— WRITTEN TASK —
How many lines of the data hold the word "хлеб"? State the number and nothing else.

— RECORDS FOR THE TASK —
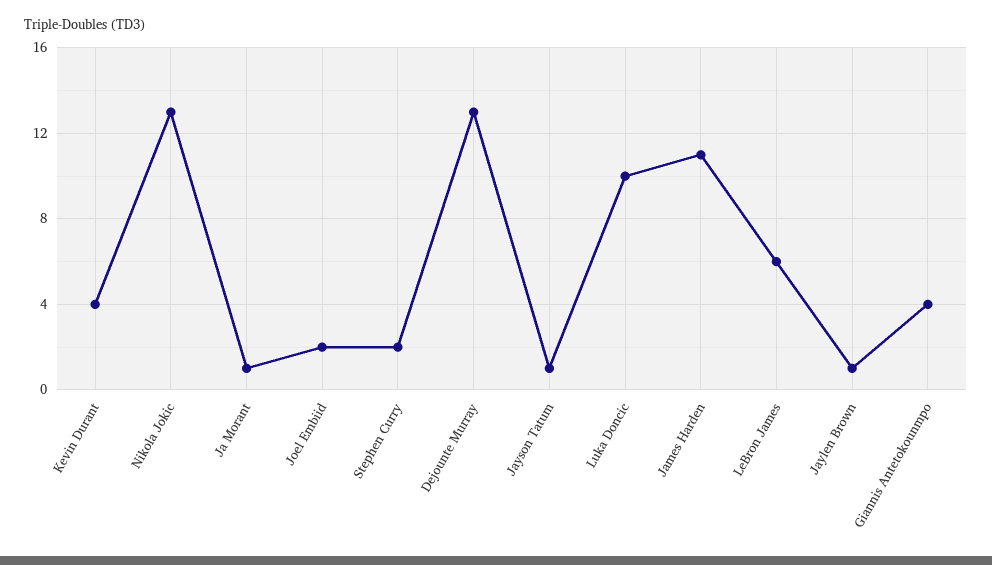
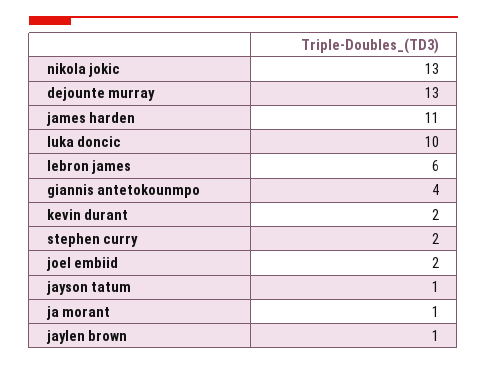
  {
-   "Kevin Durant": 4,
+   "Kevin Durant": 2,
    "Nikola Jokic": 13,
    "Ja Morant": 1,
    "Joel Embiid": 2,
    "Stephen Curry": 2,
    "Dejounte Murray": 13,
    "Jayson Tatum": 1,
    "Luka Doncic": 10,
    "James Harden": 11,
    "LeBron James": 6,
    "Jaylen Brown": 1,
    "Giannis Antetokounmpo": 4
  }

--

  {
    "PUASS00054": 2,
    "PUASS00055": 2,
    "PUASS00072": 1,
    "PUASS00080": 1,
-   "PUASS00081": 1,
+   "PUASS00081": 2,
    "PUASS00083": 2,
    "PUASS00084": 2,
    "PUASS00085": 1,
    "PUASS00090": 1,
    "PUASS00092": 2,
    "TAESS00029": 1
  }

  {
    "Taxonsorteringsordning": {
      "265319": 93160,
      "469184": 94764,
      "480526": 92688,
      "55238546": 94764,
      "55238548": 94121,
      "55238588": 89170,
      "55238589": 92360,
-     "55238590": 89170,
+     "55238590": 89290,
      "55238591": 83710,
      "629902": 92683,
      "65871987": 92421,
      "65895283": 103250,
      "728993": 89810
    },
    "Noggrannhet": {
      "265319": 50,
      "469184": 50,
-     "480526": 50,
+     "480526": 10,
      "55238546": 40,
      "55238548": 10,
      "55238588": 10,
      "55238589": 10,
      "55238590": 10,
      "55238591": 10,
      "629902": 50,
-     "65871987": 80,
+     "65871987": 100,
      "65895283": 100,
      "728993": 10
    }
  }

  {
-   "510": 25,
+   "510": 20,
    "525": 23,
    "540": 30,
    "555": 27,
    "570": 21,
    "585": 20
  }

--

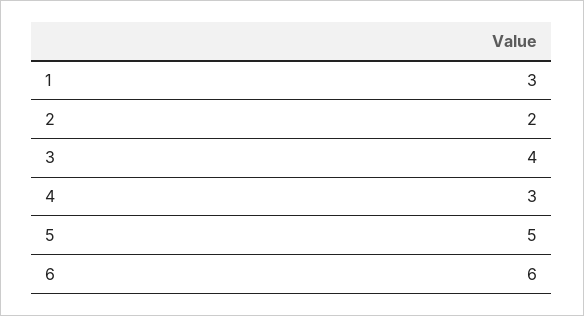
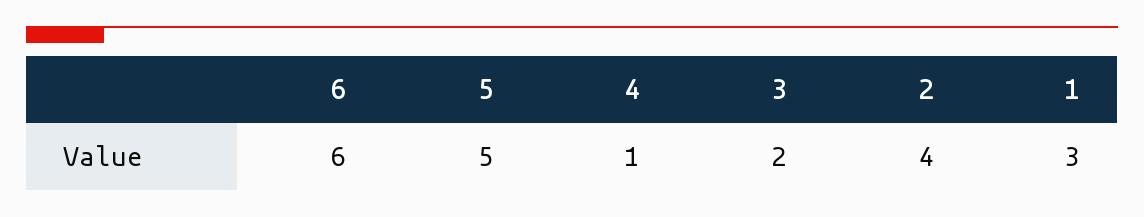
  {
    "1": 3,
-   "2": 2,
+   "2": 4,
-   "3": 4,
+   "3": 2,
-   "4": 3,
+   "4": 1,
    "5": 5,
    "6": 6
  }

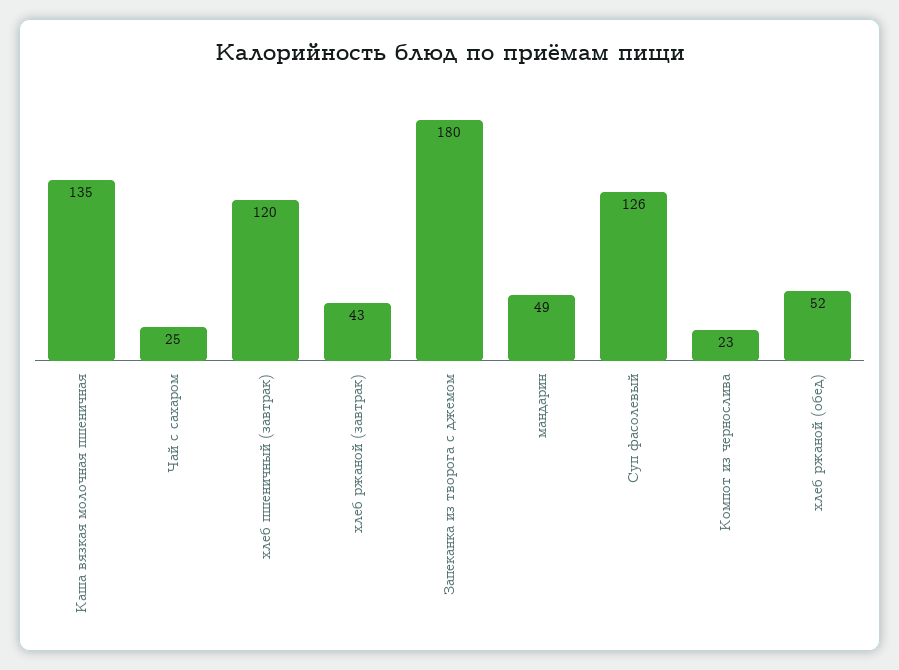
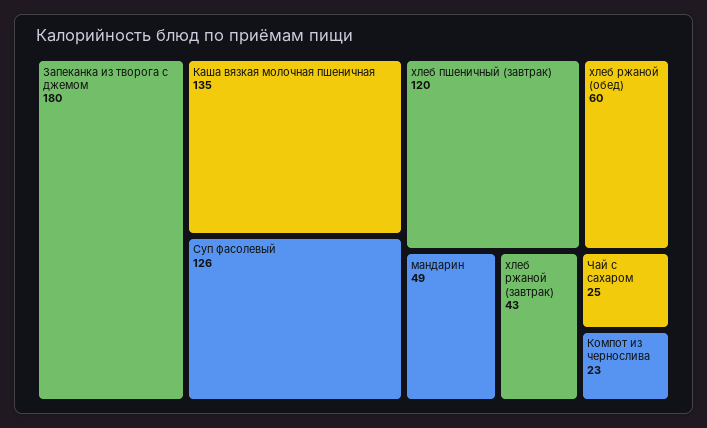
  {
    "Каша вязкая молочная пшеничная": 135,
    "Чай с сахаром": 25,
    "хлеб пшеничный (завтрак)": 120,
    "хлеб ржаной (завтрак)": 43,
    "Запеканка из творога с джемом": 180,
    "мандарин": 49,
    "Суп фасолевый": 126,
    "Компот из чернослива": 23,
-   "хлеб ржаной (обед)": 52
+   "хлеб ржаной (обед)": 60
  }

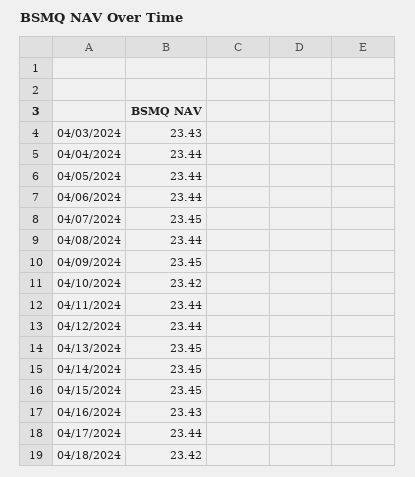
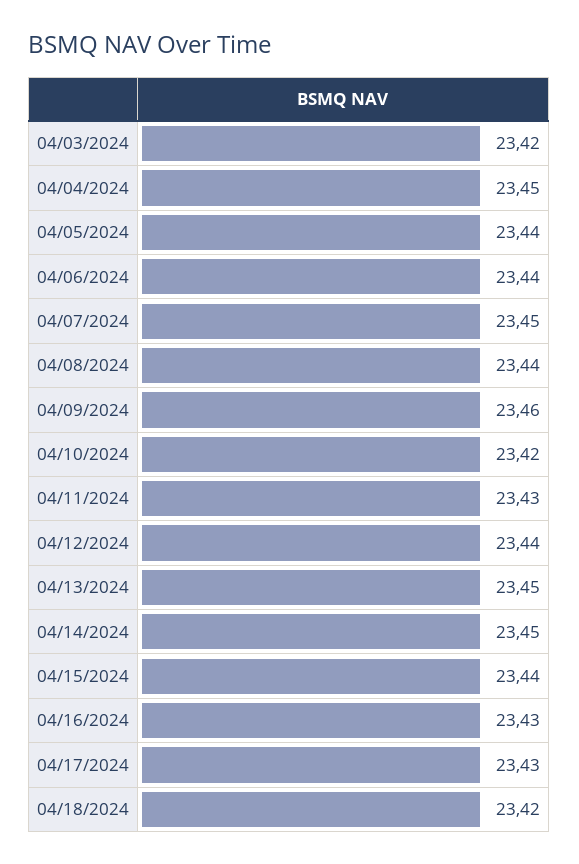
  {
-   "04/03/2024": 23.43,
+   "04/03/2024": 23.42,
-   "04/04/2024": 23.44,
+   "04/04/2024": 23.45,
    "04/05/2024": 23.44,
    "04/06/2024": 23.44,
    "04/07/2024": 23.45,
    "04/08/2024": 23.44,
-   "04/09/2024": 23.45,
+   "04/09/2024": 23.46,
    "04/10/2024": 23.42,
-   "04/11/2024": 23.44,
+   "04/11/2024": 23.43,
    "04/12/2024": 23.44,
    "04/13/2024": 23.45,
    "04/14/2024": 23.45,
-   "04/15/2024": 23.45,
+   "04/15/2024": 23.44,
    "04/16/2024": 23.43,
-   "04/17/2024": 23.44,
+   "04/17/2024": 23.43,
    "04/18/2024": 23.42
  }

— WRITTEN REPLY —
4